▶ [SELECTED EXTRACT]:
In most cases, a broken-down vehicle stuck in the middle of the road is just a temporary inconvenience. But when that vehicle happens to be a giant cargo container on one of the world’s busiest trade routes, the ensuing mess can shake up the world.
In March 2021, a massive 200,000-tonne container ship wreaked havoc on global trade. The ship was stuck sideways in the Suez Canal, one of the busiest routes in global trade. The Suez Canal connects Asia, Europe, and the Middle East. According to reports, each day of the stalemate held up more than 100 vessels carrying goods worth USD 9.6 billion. Some of these ships were carrying critical resources like oil. Therefore, the delay also caused energy prices to spike immediately, even though they settled down soon.
It took six days; many tugboats and dredging to get the stuck ship moving. If these had not worked, then some of the cargo and fuel from the ship would have to be offloaded, which is a more complex, lengthy, and costly operation. Even today the logjam poses an important question for the logistics and shipping industry.
Could the disaster at the Suez Canal have been averted? Yes. But that would require sailing into unchartered territory. So far it was believed that logistics via shipping and air cargo are both reliable and predictable. Based on that, inventories were lean to reduce the risk of obsolescence and cash.

▶ [EXTRACTED ENTRIES]:

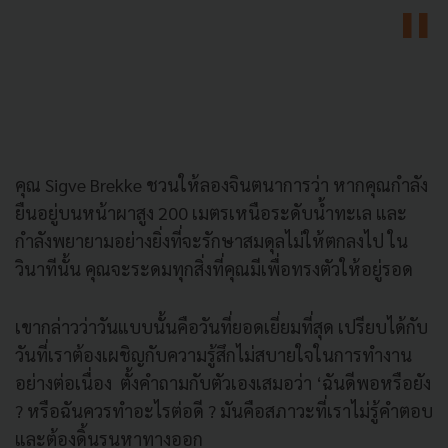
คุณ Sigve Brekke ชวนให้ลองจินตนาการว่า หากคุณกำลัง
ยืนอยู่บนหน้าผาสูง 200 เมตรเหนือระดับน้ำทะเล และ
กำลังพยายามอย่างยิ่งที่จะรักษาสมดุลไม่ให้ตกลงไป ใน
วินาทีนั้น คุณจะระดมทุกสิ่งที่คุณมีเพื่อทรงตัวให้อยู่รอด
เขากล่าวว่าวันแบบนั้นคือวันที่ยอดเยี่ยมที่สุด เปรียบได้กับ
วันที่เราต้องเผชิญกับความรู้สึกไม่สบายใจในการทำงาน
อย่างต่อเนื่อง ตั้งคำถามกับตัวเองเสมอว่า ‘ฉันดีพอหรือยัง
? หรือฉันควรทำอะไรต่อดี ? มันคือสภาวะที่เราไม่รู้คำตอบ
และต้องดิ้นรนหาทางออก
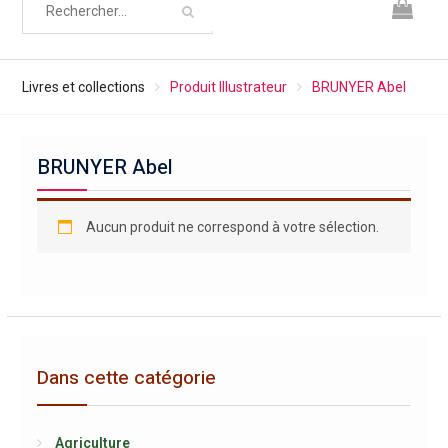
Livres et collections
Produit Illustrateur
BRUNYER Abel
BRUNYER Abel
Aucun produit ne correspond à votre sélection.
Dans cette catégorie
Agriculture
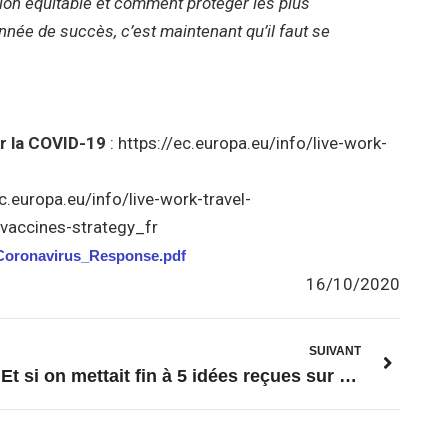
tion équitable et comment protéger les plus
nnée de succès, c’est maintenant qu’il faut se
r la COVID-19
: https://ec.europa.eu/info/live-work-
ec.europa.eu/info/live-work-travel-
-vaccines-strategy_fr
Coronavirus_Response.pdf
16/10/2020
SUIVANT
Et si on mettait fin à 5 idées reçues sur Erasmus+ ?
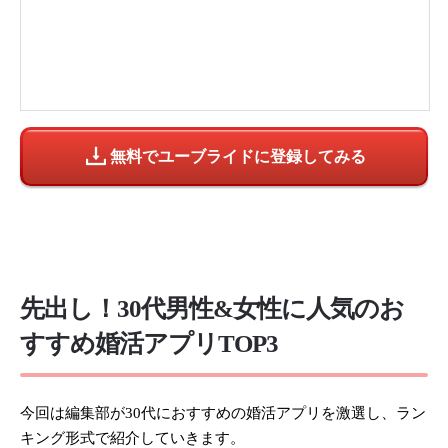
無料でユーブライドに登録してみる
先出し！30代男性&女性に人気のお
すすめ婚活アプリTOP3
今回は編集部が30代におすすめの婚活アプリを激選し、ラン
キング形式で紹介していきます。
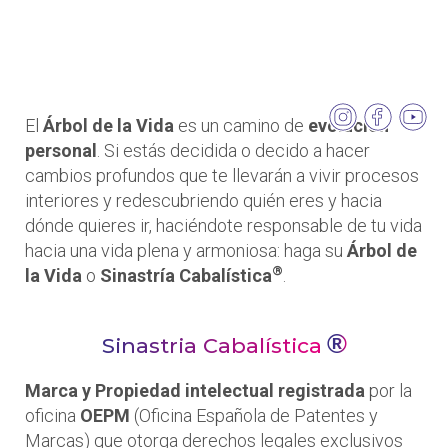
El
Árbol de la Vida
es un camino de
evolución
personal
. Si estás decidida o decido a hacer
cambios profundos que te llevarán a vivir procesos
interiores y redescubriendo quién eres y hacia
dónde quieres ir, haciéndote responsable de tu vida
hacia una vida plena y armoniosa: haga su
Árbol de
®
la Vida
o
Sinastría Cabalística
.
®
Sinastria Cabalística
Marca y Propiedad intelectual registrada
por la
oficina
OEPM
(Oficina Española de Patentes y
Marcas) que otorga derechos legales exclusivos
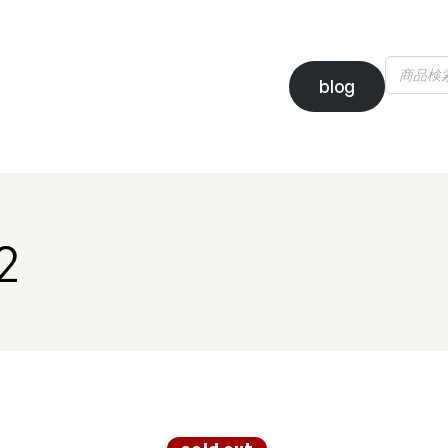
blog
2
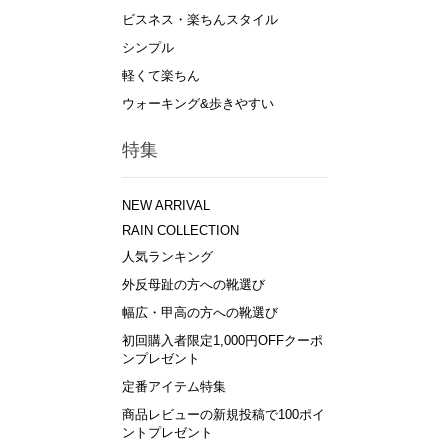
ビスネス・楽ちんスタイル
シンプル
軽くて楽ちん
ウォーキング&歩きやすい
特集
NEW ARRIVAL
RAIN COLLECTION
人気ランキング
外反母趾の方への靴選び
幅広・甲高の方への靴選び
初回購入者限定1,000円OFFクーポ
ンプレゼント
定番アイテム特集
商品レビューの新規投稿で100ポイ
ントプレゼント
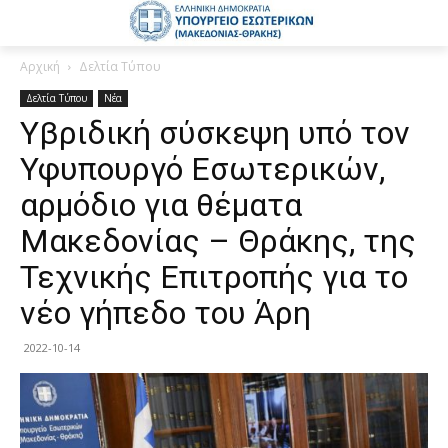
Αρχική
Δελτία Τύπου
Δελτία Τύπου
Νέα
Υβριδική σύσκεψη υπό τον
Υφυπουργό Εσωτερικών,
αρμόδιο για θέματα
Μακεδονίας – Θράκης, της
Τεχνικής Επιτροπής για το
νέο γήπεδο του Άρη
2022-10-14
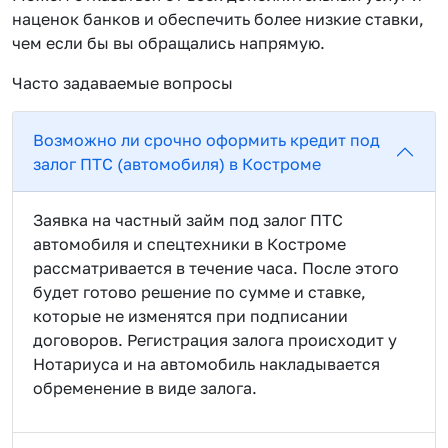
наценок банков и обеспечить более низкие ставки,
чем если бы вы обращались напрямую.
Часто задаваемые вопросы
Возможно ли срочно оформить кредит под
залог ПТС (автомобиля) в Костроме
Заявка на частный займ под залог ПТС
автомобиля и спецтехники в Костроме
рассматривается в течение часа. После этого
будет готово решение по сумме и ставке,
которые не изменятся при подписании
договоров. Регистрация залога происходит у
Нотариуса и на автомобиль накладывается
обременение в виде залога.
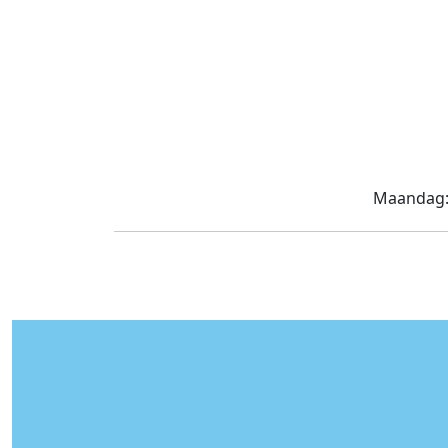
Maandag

▶ [EXERCISE PROMPT]: Copy the passage on the Suez Canal blockage from "It took six" to "obsolescence and cash.", substituting "salvage vessels" for "tugboats".

▶ [PROBLEM SOLUTION]:
It took six days; many salvage vessels and dredging to get the stuck ship moving. If these had not worked, then some of the cargo and fuel from the ship would have to be offloaded, which is a more complex, lengthy, and costly operation. Even today the logjam poses an important question for the logistics and shipping industry.
Could the disaster at the Suez Canal have been averted? Yes. But that would require sailing into unchartered territory. So far it was believed that logistics via shipping and air cargo are both reliable and predictable. Based on that, inventories were lean to reduce the risk of obsolescence and cash.